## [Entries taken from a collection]
---*---

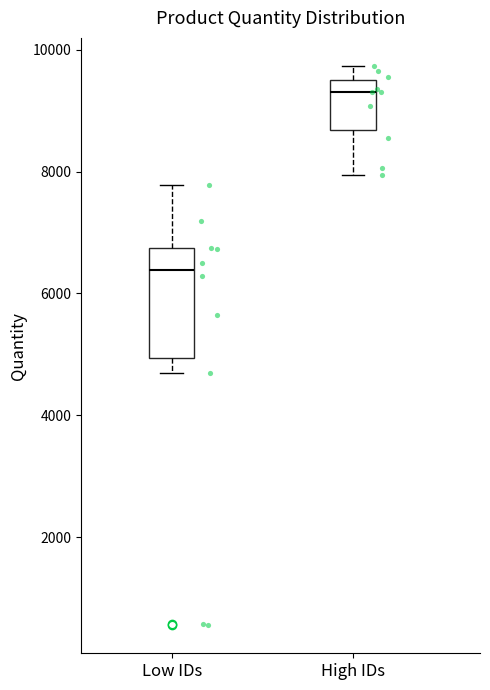

Comparing the boxes themselves (not the whiskers), which one is the tallest?

Low IDs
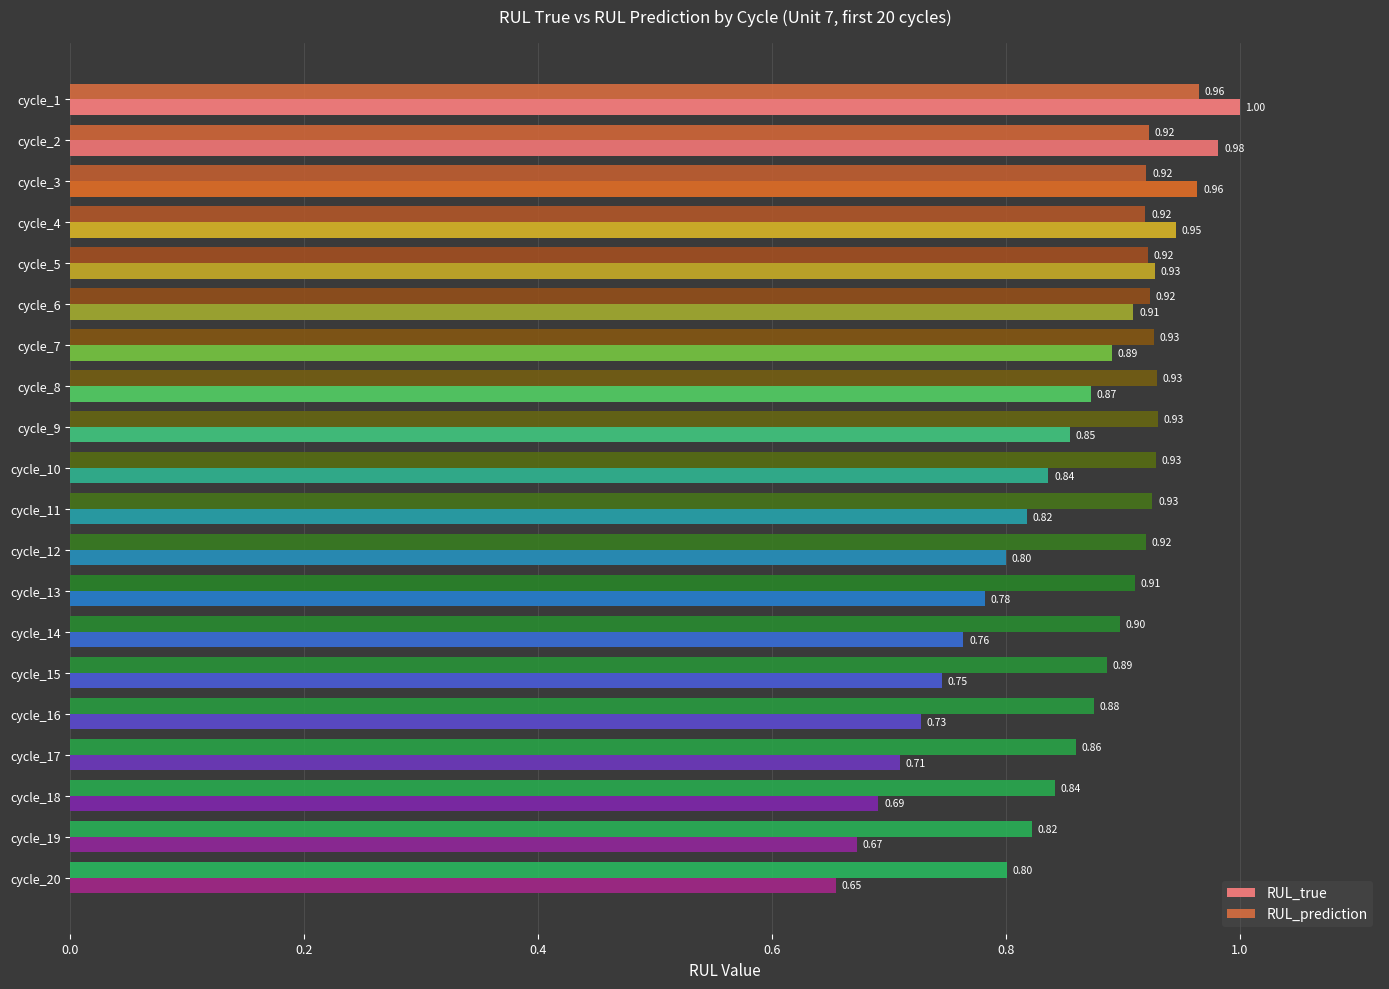

What is the average value of the RUL_prediction series?

0.9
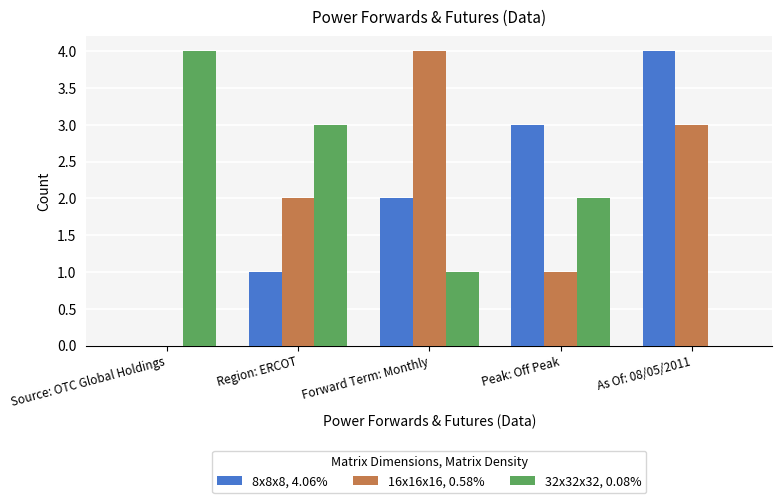

The value of 32x32x32, 0.08% at Region: ERCOT is 2. True or false?

False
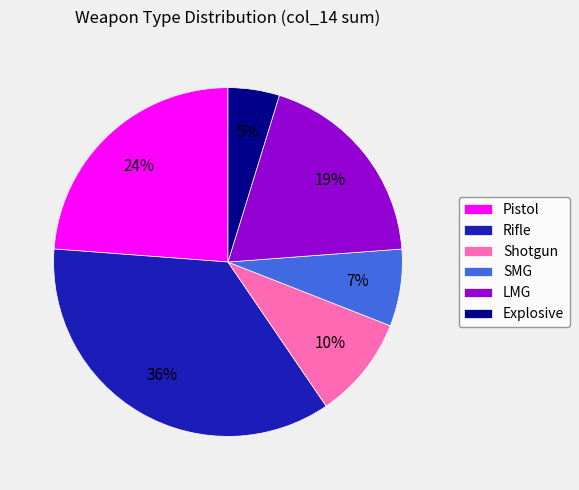

Which has a higher value, Explosive or Rifle?

Rifle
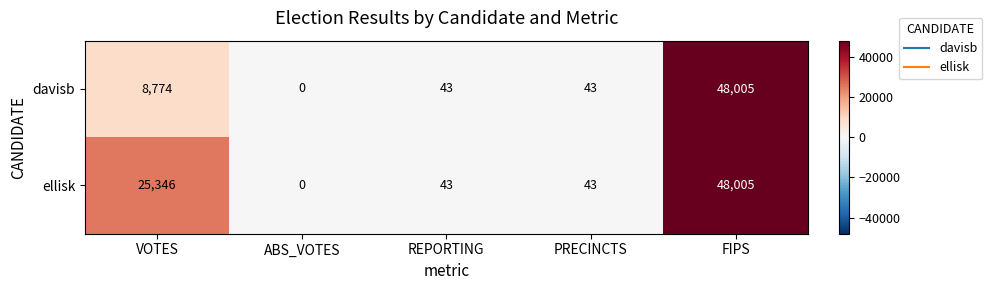

Is it true that davisb equals 76317 at FIPS?

False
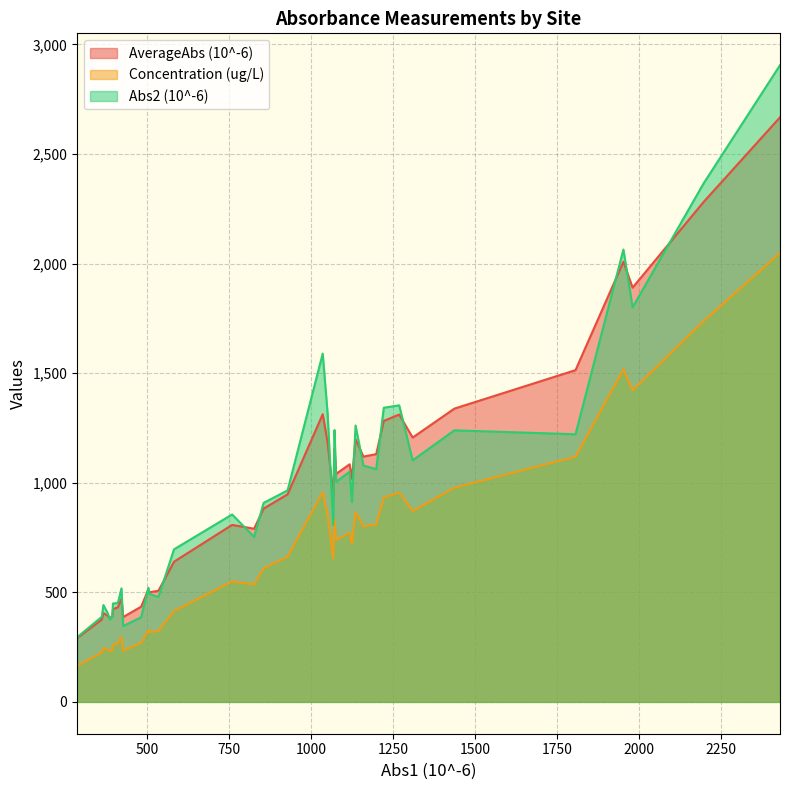

What value does the AverageAbs (10^-6) series have at 9?

1206.0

---*---

## [EXERCISE OBJECTIVE]
Rewrite the items above with "series" swapped for "line" everywhere it appears and everything else left unchanged, and leave the pictures out of your answer.

## [COMPLETED EXERCISE]
Comparing the boxes themselves (not the whiskers), which one is the tallest?

Low IDs

What is the average value of the RUL_prediction line?

0.9

The value of 32x32x32, 0.08% at Region: ERCOT is 2. True or false?

False

Which has a higher value, Explosive or Rifle?

Rifle

Is it true that davisb equals 76317 at FIPS?

False

What value does the AverageAbs (10^-6) line have at 9?

1206.0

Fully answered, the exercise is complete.